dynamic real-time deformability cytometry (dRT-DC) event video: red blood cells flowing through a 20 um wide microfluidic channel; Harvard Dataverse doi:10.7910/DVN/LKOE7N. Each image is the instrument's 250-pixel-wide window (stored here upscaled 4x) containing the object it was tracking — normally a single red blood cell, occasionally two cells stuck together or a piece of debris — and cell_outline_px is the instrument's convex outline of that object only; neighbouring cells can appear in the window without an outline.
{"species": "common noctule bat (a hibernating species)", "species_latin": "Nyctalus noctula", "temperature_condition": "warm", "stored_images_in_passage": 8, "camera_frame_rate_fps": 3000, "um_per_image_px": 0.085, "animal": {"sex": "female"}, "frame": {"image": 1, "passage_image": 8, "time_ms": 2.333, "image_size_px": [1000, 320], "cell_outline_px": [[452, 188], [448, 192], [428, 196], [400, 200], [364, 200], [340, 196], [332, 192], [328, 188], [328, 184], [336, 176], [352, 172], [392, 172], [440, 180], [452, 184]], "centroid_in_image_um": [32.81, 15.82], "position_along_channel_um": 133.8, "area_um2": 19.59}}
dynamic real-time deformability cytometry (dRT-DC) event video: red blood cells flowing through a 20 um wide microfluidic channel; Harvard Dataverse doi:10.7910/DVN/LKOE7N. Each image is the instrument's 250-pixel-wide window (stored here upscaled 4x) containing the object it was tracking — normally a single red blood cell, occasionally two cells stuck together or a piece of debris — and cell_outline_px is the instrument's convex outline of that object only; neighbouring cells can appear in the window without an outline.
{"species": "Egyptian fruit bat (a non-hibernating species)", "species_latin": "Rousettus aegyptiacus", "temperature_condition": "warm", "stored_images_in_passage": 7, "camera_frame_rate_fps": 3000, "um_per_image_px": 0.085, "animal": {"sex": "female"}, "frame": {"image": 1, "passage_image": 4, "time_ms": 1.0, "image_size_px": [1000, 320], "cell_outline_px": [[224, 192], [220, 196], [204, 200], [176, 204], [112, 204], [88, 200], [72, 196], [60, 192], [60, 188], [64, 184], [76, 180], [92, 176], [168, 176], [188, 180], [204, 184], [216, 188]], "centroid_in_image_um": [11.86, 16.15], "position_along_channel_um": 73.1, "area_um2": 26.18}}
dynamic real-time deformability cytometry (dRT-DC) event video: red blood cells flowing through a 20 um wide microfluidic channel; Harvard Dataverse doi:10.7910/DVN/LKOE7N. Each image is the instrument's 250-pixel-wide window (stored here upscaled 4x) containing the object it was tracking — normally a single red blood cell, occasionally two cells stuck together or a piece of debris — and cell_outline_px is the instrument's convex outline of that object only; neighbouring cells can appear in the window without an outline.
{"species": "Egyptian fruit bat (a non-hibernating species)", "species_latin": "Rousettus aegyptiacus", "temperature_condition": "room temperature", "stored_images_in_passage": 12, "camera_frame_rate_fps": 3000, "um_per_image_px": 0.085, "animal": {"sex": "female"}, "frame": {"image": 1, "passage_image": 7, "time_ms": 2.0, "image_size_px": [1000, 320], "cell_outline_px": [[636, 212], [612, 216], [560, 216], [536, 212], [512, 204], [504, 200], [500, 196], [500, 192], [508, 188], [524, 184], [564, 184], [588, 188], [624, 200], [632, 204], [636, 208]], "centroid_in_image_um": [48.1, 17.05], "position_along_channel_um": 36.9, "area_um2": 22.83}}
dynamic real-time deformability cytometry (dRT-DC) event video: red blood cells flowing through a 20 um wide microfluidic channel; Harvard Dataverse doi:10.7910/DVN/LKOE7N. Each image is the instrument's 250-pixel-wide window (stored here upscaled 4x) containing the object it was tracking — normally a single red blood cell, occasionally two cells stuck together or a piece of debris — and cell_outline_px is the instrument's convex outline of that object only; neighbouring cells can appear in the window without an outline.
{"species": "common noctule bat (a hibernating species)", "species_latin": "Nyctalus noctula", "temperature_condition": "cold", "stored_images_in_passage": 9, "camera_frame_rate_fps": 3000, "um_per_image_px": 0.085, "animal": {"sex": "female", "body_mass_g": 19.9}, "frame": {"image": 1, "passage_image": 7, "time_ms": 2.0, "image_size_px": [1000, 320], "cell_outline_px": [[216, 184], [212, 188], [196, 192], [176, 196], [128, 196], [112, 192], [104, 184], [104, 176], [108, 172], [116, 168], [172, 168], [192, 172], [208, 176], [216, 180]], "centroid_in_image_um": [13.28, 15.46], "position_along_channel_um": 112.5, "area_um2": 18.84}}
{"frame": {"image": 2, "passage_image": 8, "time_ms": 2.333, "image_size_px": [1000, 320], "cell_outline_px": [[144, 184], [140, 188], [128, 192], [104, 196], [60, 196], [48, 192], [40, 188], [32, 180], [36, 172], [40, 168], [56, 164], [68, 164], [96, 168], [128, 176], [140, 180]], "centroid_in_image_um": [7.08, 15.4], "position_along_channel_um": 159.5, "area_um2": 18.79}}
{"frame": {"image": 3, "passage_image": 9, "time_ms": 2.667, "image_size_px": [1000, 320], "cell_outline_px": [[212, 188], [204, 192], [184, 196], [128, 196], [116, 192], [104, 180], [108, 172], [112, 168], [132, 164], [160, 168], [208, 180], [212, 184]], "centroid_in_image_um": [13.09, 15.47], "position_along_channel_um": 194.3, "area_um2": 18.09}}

○ ○ ○ ○ ○

#### [PROBLEM TO WORK ON]
Repeat every record, keeping each word and mark exactly as it is.

#### [WRITTEN SOLUTION]
dynamic real-time deformability cytometry (dRT-DC) event video: red blood cells flowing through a 20 um wide microfluidic channel; Harvard Dataverse doi:10.7910/DVN/LKOE7N. Each image is the instrument's 250-pixel-wide window (stored here upscaled 4x) containing the object it was tracking — normally a single red blood cell, occasionally two cells stuck together or a piece of debris — and cell_outline_px is the instrument's convex outline of that object only; neighbouring cells can appear in the window without an outline.
{"species": "common noctule bat (a hibernating species)", "species_latin": "Nyctalus noctula", "temperature_condition": "warm", "stored_images_in_passage": 8, "camera_frame_rate_fps": 3000, "um_per_image_px": 0.085, "animal": {"sex": "female"}, "frame": {"image": 1, "passage_image": 8, "time_ms": 2.333, "image_size_px": [1000, 320], "cell_outline_px": [[452, 188], [448, 192], [428, 196], [400, 200], [364, 200], [340, 196], [332, 192], [328, 188], [328, 184], [336, 176], [352, 172], [392, 172], [440, 180], [452, 184]], "centroid_in_image_um": [32.81, 15.82], "position_along_channel_um": 133.8, "area_um2": 19.59}}
dynamic real-time deformability cytometry (dRT-DC) event video: red blood cells flowing through a 20 um wide microfluidic channel; Harvard Dataverse doi:10.7910/DVN/LKOE7N. Each image is the instrument's 250-pixel-wide window (stored here upscaled 4x) containing the object it was tracking — normally a single red blood cell, occasionally two cells stuck together or a piece of debris — and cell_outline_px is the instrument's convex outline of that object only; neighbouring cells can appear in the window without an outline.
{"species": "Egyptian fruit bat (a non-hibernating species)", "species_latin": "Rousettus aegyptiacus", "temperature_condition": "warm", "stored_images_in_passage": 7, "camera_frame_rate_fps": 3000, "um_per_image_px": 0.085, "animal": {"sex": "female"}, "frame": {"image": 1, "passage_image": 4, "time_ms": 1.0, "image_size_px": [1000, 320], "cell_outline_px": [[224, 192], [220, 196], [204, 200], [176, 204], [112, 204], [88, 200], [72, 196], [60, 192], [60, 188], [64, 184], [76, 180], [92, 176], [168, 176], [188, 180], [204, 184], [216, 188]], "centroid_in_image_um": [11.86, 16.15], "position_along_channel_um": 73.1, "area_um2": 26.18}}
dynamic real-time deformability cytometry (dRT-DC) event video: red blood cells flowing through a 20 um wide microfluidic channel; Harvard Dataverse doi:10.7910/DVN/LKOE7N. Each image is the instrument's 250-pixel-wide window (stored here upscaled 4x) containing the object it was tracking — normally a single red blood cell, occasionally two cells stuck together or a piece of debris — and cell_outline_px is the instrument's convex outline of that object only; neighbouring cells can appear in the window without an outline.
{"species": "Egyptian fruit bat (a non-hibernating species)", "species_latin": "Rousettus aegyptiacus", "temperature_condition": "room temperature", "stored_images_in_passage": 12, "camera_frame_rate_fps": 3000, "um_per_image_px": 0.085, "animal": {"sex": "female"}, "frame": {"image": 1, "passage_image": 7, "time_ms": 2.0, "image_size_px": [1000, 320], "cell_outline_px": [[636, 212], [612, 216], [560, 216], [536, 212], [512, 204], [504, 200], [500, 196], [500, 192], [508, 188], [524, 184], [564, 184], [588, 188], [624, 200], [632, 204], [636, 208]], "centroid_in_image_um": [48.1, 17.05], "position_along_channel_um": 36.9, "area_um2": 22.83}}
dynamic real-time deformability cytometry (dRT-DC) event video: red blood cells flowing through a 20 um wide microfluidic channel; Harvard Dataverse doi:10.7910/DVN/LKOE7N. Each image is the instrument's 250-pixel-wide window (stored here upscaled 4x) containing the object it was tracking — normally a single red blood cell, occasionally two cells stuck together or a piece of debris — and cell_outline_px is the instrument's convex outline of that object only; neighbouring cells can appear in the window without an outline.
{"species": "common noctule bat (a hibernating species)", "species_latin": "Nyctalus noctula", "temperature_condition": "cold", "stored_images_in_passage": 9, "camera_frame_rate_fps": 3000, "um_per_image_px": 0.085, "animal": {"sex": "female", "body_mass_g": 19.9}, "frame": {"image": 1, "passage_image": 7, "time_ms": 2.0, "image_size_px": [1000, 320], "cell_outline_px": [[216, 184], [212, 188], [196, 192], [176, 196], [128, 196], [112, 192], [104, 184], [104, 176], [108, 172], [116, 168], [172, 168], [192, 172], [208, 176], [216, 180]], "centroid_in_image_um": [13.28, 15.46], "position_along_channel_um": 112.5, "area_um2": 18.84}}
{"frame": {"image": 2, "passage_image": 8, "time_ms": 2.333, "image_size_px": [1000, 320], "cell_outline_px": [[144, 184], [140, 188], [128, 192], [104, 196], [60, 196], [48, 192], [40, 188], [32, 180], [36, 172], [40, 168], [56, 164], [68, 164], [96, 168], [128, 176], [140, 180]], "centroid_in_image_um": [7.08, 15.4], "position_along_channel_um": 159.5, "area_um2": 18.79}}
{"frame": {"image": 3, "passage_image": 9, "time_ms": 2.667, "image_size_px": [1000, 320], "cell_outline_px": [[212, 188], [204, 192], [184, 196], [128, 196], [116, 192], [104, 180], [108, 172], [112, 168], [132, 164], [160, 168], [208, 180], [212, 184]], "centroid_in_image_um": [13.09, 15.47], "position_along_channel_um": 194.3, "area_um2": 18.09}}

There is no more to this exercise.